Tableau Playbook - Histogram
Sep 4, 2019 • 14 Minute Read
Introduction
Tableau is the most popular interactive data visualization tool, nowadays. It provides a wide variety of charts to explore your data easily and effectively. This series of guides - Tableau Playbook - will introduce all kinds of common charts in Tableau. And this guide will focus on the Histogram.
In this guide, we will learn the histogram in the following steps:
-
We will start with an example chart, then introduce the concept and characteristics of it.
-
By analyzing a real-life dataset: survival of Titanic passengers, we will learn to build a histogram step by step. Meanwhile, we will draw some conclusions from our Tableau visualization:
- Build the chart based on the basic process.
- Optimize and polish the chart with advanced features.
-
Introduce the related charts, and make a comparison of bar chart variations.
Getting Started
Here is a histogram example from this White Paper. The following example analyzes the NOx measurements result of a Euro 6 diesel passenger car.
This histogram shows the relative frequency distribution of the NOx conformity factor. In addition, it divides conformity factors into four levels with different colors, and draws one conclusion based on each level.
The histogram is a very popular chart, it even exceeds its derivation - the bar chart. It shows the frequency distribution of data. Especially when you’re exploring a new data source, you can start with the histogram. Create a histogram with each measure and analyze the value range and distribution. It is a helpful tool for finding missing data or outliers for data wrangling and can also be used to analyze the skewness of a distribution.
Histogram vs. Bar Charts
I made a table to compare the differences between histograms and bar charts in various aspects:
Aspect | Histogram | Bar Charts |
---|---|---|
Usages | compare with "bins" | compare with categories |
Data Type | continuous quantitative data | discrete qualitative data |
Data Role in Tableau | Measure | Dimension |
Appearance | no space between adjacent bars | gaps between adjacent bars |
Relative & Absolute Comparison | both support | both support |
Scalability | able to customize the interval size | unsupported |
Data Size | especially useful for large value ranges | difficult to represent a large scale of categories |
Dataset
In this guide, we continue to use the Titanic dataset. Thanks to Kaggle and encyclopedia-titanica for this dataset.
It contains 887 records of the real Titanic passengers. For more details, please refer to Kaggle.
We will analyze how the Age of Passengers affected the survival ratio.

Written exercise - Write out, word for word, the part of the histogram guide that opens with the words containing "Histogram vs. Bar" and closes with "refer to Kaggle.". The listing that comes next is separate material, apart from the histogram guide.

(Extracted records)
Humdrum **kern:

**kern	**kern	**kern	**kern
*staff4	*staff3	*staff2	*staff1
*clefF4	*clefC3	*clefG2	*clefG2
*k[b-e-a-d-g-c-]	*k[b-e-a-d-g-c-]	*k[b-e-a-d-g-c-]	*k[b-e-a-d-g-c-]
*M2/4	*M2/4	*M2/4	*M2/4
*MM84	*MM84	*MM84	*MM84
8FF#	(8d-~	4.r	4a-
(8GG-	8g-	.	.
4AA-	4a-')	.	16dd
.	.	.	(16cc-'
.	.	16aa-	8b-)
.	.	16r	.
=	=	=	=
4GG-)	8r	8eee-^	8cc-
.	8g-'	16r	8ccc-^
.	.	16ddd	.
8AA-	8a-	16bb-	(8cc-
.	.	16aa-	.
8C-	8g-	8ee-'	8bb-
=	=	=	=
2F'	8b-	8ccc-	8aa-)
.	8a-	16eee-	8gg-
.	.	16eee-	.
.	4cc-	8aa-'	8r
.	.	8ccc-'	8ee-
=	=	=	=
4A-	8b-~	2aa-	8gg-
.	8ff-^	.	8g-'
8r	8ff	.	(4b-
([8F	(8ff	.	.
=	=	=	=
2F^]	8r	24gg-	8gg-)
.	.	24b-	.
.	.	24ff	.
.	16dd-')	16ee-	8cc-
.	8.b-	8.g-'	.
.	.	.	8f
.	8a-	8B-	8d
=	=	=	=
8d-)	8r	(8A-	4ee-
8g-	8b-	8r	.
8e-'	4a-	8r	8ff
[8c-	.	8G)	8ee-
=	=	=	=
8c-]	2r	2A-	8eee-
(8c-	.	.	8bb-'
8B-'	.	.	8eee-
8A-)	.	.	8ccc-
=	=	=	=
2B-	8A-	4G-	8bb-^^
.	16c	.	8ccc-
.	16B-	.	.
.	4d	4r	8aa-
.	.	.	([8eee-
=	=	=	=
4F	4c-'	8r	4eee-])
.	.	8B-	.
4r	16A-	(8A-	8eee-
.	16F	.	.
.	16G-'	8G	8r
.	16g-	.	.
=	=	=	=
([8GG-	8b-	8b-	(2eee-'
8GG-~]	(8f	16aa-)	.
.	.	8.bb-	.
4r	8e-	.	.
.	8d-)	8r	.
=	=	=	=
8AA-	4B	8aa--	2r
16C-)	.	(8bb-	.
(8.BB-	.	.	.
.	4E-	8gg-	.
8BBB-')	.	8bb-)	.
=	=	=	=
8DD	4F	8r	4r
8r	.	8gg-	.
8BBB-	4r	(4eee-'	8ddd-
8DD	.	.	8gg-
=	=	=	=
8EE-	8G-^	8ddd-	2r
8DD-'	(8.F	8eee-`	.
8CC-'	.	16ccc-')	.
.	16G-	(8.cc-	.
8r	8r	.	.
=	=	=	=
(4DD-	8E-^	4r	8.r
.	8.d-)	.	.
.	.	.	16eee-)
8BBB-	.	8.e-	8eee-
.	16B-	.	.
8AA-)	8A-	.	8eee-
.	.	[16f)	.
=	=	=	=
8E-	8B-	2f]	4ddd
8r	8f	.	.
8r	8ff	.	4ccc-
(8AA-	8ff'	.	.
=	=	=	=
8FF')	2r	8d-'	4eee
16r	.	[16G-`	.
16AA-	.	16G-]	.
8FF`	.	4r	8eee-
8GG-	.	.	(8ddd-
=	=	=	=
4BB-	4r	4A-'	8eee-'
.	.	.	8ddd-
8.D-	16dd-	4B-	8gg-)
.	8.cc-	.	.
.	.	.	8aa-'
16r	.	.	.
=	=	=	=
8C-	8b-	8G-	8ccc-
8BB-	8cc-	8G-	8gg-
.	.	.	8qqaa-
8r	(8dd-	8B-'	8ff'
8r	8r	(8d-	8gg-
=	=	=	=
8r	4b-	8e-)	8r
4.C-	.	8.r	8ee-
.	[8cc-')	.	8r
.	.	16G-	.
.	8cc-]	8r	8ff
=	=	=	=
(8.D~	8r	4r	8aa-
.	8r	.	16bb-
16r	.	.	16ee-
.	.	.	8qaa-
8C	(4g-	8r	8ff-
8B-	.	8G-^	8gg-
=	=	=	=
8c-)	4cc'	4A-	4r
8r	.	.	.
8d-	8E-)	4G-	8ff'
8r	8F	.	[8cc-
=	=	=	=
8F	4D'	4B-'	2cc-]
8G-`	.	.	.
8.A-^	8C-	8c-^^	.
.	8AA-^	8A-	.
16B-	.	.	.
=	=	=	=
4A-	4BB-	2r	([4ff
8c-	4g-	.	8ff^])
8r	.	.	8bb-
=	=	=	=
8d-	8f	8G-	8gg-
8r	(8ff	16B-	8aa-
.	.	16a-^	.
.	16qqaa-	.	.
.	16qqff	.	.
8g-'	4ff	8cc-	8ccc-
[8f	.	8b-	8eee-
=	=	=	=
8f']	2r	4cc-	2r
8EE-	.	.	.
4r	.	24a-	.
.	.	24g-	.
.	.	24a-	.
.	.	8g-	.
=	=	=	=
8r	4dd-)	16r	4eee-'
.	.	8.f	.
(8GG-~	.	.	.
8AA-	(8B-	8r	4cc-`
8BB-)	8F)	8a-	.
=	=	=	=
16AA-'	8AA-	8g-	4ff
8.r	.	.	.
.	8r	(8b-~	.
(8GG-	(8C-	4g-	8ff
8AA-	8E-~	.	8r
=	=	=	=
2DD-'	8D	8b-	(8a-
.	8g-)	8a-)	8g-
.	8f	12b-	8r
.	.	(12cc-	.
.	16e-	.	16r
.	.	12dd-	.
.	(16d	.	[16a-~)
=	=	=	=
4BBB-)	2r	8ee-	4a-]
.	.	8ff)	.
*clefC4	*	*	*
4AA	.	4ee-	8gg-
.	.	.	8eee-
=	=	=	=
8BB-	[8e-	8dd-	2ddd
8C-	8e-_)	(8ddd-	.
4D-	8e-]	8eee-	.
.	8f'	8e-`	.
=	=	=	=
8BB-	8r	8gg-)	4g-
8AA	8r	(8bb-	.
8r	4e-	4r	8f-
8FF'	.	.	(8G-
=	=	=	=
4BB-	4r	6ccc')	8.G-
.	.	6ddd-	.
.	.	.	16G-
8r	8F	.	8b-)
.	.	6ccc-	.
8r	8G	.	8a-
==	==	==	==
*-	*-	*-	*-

Output for this exercise -
Histogram vs. Bar Charts
I made a table to compare the differences between histograms and bar charts in various aspects:
Aspect | Histogram | Bar Charts |
---|---|---|
Usages | compare with "bins" | compare with categories |
Data Type | continuous quantitative data | discrete qualitative data |
Data Role in Tableau | Measure | Dimension |
Appearance | no space between adjacent bars | gaps between adjacent bars |
Relative & Absolute Comparison | both support | both support |
Scalability | able to customize the interval size | unsupported |
Data Size | especially useful for large value ranges | difficult to represent a large scale of categories |
Dataset
In this guide, we continue to use the Titanic dataset. Thanks to Kaggle and encyclopedia-titanica for this dataset.
It contains 887 records of the real Titanic passengers. For more details, please refer to Kaggle.